Exercise
Would you copy all lines in the data that contain the word "dass"?

Supplied records
------------------------

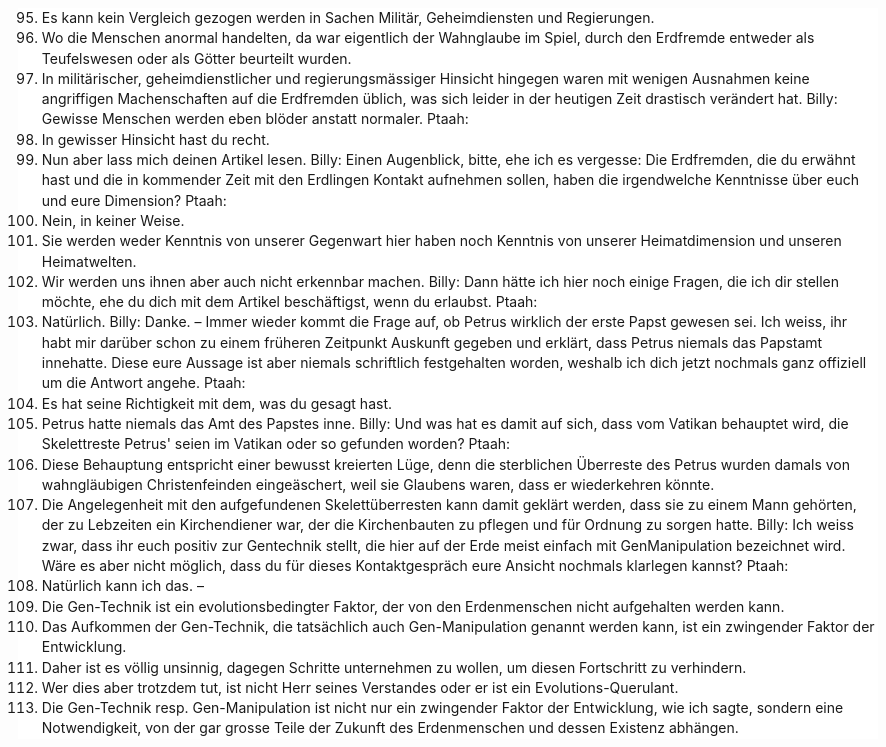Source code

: 95. Es kann kein Vergleich gezogen werden in Sachen Militär, Geheimdiensten und Regierungen.
96. Wo die Menschen anormal handelten, da war eigentlich der Wahnglaube im Spiel, durch den Erdfremde entweder als Teufelswesen oder als Götter beurteilt wurden.
97. In militärischer, geheimdienstlicher und regierungsmässiger Hinsicht hingegen waren mit wenigen Ausnahmen keine angriffigen Machenschaften auf die Erdfremden üblich, was sich leider in der heutigen Zeit drastisch verändert hat.
Billy:
Gewisse Menschen werden eben blöder anstatt normaler.
Ptaah:
98. In gewisser Hinsicht hast du recht.
99. Nun aber lass mich deinen Artikel lesen.
Billy:
Einen Augenblick, bitte, ehe ich es vergesse: Die Erdfremden, die du erwähnt hast und die in kommender Zeit mit den Erdlingen Kontakt aufnehmen sollen, haben die irgendwelche Kenntnisse über euch und eure Dimension?
Ptaah:
100. Nein, in keiner Weise.
101. Sie werden weder Kenntnis von unserer Gegenwart hier haben noch Kenntnis von unserer Heimatdimension und unseren Heimatwelten.
102. Wir werden uns ihnen aber auch nicht erkennbar machen.
Billy:
Dann hätte ich hier noch einige Fragen, die ich dir stellen möchte, ehe du dich mit dem Artikel beschäftigst, wenn du erlaubst.
Ptaah:
103. Natürlich.
Billy:
Danke. – Immer wieder kommt die Frage auf, ob Petrus wirklich der erste Papst gewesen sei. Ich weiss, ihr habt mir darüber schon zu einem früheren Zeitpunkt Auskunft gegeben und erklärt, dass Petrus niemals das Papstamt innehatte. Diese eure Aussage ist aber niemals schriftlich festgehalten worden, weshalb ich dich jetzt nochmals ganz offiziell um die Antwort angehe.
Ptaah:
104. Es hat seine Richtigkeit mit dem, was du gesagt hast.
105. Petrus hatte niemals das Amt des Papstes inne.
Billy:
Und was hat es damit auf sich, dass vom Vatikan behauptet wird, die Skelettreste Petrus' seien im Vatikan oder so gefunden worden?
Ptaah:
106. Diese Behauptung entspricht einer bewusst kreierten Lüge, denn die sterblichen Überreste des Petrus wurden damals von wahngläubigen Christenfeinden eingeäschert, weil sie Glaubens waren, dass er wiederkehren könnte.
107. Die Angelegenheit mit den aufgefundenen Skelettüberresten kann damit geklärt werden, dass sie zu einem Mann gehörten, der zu Lebzeiten ein Kirchendiener war, der die Kirchenbauten zu pflegen und für Ordnung zu sorgen hatte.
Billy:
Ich weiss zwar, dass ihr euch positiv zur Gentechnik stellt, die hier auf der Erde meist einfach mit GenManipulation bezeichnet wird. Wäre es aber nicht möglich, dass du für dieses Kontaktgespräch eure Ansicht nochmals klarlegen kannst?
Ptaah:
108. Natürlich kann ich das. –
109. Die Gen-Technik ist ein evolutionsbedingter Faktor, der von den Erdenmenschen nicht aufgehalten werden kann.
110. Das Aufkommen der Gen-Technik, die tatsächlich auch Gen-Manipulation genannt werden kann, ist ein zwingender Faktor der Entwicklung.
111. Daher ist es völlig unsinnig, dagegen Schritte unternehmen zu wollen, um diesen Fortschritt zu verhindern.
112. Wer dies aber trotzdem tut, ist nicht Herr seines Verstandes oder er ist ein Evolutions-Querulant.
113. Die Gen-Technik resp. Gen-Manipulation ist nicht nur ein zwingender Faktor der Entwicklung, wie ich sagte, sondern eine Notwendigkeit, von der gar grosse Teile der Zukunft des Erdenmenschen und dessen Existenz abhängen.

------------------------

Exercise response
Danke. – Immer wieder kommt die Frage auf, ob Petrus wirklich der erste Papst gewesen sei. Ich weiss, ihr habt mir darüber schon zu einem früheren Zeitpunkt Auskunft gegeben und erklärt, dass Petrus niemals das Papstamt innehatte. Diese eure Aussage ist aber niemals schriftlich festgehalten worden, weshalb ich dich jetzt nochmals ganz offiziell um die Antwort angehe.
Und was hat es damit auf sich, dass vom Vatikan behauptet wird, die Skelettreste Petrus' seien im Vatikan oder so gefunden worden?
106. Diese Behauptung entspricht einer bewusst kreierten Lüge, denn die sterblichen Überreste des Petrus wurden damals von wahngläubigen Christenfeinden eingeäschert, weil sie Glaubens waren, dass er wiederkehren könnte.
107. Die Angelegenheit mit den aufgefundenen Skelettüberresten kann damit geklärt werden, dass sie zu einem Mann gehörten, der zu Lebzeiten ein Kirchendiener war, der die Kirchenbauten zu pflegen und für Ordnung zu sorgen hatte.
Ich weiss zwar, dass ihr euch positiv zur Gentechnik stellt, die hier auf der Erde meist einfach mit GenManipulation bezeichnet wird. Wäre es aber nicht möglich, dass du für dieses Kontaktgespräch eure Ansicht nochmals klarlegen kannst?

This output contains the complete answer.